MonadLUG notes, 13-March-2008, Philip Sbrogna on WINE
Twelve people attended the March meeting of the Monadnock Region Linux User Group, MonadLUG, held as usual on the second Thursday of the month at the SAU 1 offices on Hancock Road in Peterborough.
Charlie called the meeting to order at 7 PM and we had the usual round of announcements. One member offered an HP LaserJet 4L and a new cartridge to anyone interested. There’s problems with the paper feeding, likely the rollers, and he didn’t have the inclination to fix it himself and went out and bought a new duplexing laser. If anyone’s interested, we can try to get you in touch with him.

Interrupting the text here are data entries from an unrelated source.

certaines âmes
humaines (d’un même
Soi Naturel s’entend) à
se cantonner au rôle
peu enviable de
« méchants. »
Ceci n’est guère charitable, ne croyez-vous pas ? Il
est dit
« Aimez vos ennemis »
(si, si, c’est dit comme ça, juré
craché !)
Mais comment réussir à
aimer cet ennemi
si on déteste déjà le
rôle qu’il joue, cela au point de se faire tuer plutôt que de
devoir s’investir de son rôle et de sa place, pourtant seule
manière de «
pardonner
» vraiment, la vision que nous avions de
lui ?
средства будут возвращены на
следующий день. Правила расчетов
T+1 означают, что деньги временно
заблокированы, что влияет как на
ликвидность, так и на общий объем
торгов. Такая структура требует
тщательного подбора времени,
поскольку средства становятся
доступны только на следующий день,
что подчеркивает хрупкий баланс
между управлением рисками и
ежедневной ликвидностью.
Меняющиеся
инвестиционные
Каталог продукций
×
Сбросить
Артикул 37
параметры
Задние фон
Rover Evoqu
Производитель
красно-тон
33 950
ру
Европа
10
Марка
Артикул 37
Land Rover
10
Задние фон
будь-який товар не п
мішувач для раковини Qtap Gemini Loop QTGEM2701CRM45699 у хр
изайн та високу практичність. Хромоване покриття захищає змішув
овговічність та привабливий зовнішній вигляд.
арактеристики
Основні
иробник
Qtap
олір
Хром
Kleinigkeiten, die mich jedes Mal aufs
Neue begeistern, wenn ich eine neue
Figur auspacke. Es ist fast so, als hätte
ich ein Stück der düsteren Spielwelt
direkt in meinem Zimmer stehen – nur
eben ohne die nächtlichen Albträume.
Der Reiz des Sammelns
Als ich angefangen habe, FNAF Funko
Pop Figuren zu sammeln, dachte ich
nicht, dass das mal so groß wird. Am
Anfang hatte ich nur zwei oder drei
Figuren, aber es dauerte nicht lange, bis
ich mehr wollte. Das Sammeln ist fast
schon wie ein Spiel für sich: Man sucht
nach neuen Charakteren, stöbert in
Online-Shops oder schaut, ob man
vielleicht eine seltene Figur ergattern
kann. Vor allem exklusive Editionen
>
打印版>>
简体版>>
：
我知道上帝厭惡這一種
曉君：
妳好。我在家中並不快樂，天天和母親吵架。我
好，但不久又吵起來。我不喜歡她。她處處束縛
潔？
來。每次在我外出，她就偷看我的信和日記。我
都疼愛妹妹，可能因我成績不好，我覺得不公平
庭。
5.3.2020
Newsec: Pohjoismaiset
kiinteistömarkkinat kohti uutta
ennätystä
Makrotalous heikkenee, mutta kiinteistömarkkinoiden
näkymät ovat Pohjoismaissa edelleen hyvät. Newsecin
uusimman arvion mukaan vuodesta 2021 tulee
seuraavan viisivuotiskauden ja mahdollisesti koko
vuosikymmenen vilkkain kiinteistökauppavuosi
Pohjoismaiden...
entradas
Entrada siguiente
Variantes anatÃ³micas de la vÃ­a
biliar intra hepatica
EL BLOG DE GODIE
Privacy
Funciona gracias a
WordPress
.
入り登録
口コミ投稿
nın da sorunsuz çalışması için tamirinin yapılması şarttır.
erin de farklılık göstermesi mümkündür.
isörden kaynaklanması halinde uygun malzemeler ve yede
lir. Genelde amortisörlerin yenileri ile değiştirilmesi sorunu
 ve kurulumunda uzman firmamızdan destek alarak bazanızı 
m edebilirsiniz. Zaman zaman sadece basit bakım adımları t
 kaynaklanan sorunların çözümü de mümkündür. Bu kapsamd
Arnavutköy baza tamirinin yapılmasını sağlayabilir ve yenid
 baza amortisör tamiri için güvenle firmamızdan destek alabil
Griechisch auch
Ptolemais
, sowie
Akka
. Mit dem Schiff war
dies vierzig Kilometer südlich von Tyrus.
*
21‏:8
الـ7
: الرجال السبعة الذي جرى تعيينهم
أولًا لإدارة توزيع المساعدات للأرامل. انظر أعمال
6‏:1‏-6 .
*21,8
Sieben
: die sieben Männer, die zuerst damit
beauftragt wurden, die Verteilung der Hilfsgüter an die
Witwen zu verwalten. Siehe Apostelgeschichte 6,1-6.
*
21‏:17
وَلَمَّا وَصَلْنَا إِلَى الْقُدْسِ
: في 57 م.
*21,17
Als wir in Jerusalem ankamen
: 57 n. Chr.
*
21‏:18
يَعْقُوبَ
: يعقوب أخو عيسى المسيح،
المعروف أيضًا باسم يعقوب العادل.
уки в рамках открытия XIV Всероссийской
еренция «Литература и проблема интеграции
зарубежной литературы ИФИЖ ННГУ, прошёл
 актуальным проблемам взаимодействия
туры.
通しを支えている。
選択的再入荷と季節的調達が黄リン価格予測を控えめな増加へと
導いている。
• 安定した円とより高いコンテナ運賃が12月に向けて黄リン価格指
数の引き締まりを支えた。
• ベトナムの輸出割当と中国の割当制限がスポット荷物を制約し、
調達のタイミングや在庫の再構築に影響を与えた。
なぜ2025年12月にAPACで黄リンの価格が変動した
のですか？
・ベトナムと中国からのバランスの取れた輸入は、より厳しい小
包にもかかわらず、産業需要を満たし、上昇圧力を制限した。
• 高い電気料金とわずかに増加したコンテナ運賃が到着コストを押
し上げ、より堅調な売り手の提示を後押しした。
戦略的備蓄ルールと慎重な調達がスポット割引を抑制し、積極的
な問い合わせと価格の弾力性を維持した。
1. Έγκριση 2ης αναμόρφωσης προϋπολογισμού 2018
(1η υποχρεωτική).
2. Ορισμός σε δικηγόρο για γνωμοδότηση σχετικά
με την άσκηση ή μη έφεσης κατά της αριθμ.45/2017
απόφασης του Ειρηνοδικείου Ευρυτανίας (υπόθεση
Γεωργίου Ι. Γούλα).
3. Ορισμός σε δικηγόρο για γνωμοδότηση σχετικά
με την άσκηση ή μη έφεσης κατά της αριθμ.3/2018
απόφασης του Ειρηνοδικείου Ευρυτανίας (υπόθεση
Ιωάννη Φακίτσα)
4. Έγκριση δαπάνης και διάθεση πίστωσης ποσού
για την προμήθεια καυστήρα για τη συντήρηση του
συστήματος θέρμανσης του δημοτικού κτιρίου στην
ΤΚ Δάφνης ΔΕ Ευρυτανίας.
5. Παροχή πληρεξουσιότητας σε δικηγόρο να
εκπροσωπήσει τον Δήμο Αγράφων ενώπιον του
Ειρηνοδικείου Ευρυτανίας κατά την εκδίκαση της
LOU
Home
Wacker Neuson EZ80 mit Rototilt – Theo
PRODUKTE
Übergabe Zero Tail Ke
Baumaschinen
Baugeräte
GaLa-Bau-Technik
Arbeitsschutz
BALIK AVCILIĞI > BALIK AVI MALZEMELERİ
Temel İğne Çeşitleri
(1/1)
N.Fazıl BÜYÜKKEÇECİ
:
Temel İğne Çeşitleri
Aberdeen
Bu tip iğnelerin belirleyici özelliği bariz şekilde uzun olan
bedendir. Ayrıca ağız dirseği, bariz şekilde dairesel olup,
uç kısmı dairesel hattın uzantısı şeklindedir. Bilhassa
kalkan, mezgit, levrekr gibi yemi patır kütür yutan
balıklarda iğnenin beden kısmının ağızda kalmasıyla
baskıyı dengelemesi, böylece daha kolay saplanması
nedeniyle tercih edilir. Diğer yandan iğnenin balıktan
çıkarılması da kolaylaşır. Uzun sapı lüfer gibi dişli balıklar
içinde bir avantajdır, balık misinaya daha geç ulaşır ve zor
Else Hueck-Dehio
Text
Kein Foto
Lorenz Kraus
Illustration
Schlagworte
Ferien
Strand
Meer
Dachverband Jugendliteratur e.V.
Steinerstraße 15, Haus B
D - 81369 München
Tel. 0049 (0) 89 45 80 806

Philip Sbrogna was the main presenter, speaking on Wine. Philip works as sysadmin for a local company, and has past experience as a game software developer (as well as a nuclear power
operator, a past profession we share) and is very interested in getting games working well under Linux. Wine Is Not an Emulator, but a API layer that provides the resources Windows executables need to run under Linux. The main page is at http://www.winehq.org and there’s a lot of information available there. Philip was running OpenSuse 10.x and demonstrated how easy it was to use the built-in YAST tool to locate, download and install a current and stable Wine release, version 0.9.42. Despite having practiced it several times, things don’t work the same during a presentation, and Philip was great about rolling with the punches and showing us how to configure, troubleshoot and tweak on Wine. We talked about the commercial alternatives, CrossOver Office from CodeWeavers and Cedega’s work with getting high-end games working, the Application Database at WineHQ where you can examine the list of programs known to work or known to have limitations and pick up suggestions on how to tune the application to your needs.
Ken got a chance to show off the new facilities of the meeting room. A new hi-tech podium’s in place that supports two projector screens, one of which is a touch-screen, dry-erase screen. The project supports computer video, TV tuner, DVD, videotape and a color video camera that can scan and preserve on memory cards,a 21st century opaque projector. Beautiful equipment! It may take us a while to learn the magic X configuration to get it working, so be prepared for a little struggling at the beginning of the meetings.
Next month, Guy Pardoe will demonstrate Joomla 1.5, the newly-released (and significantly re-engineered) content management system written in PHP. There’s a book on Joomla 1.5, written by Barrie North, who’s spoken at the Dartmouth – Lake Sunapee Linux User Group. It’s published by Prentice Hall PTR, an imprint of Pearson Education. Attendees to the recent CentraLUG meeting may recall we had a copy raffled away.
Thanks to Philip for a great presentation, to Ken for providing the space and facilities, to Charlie Farinella for organizing, promoting and moderating the evening, and to all for attending and participating!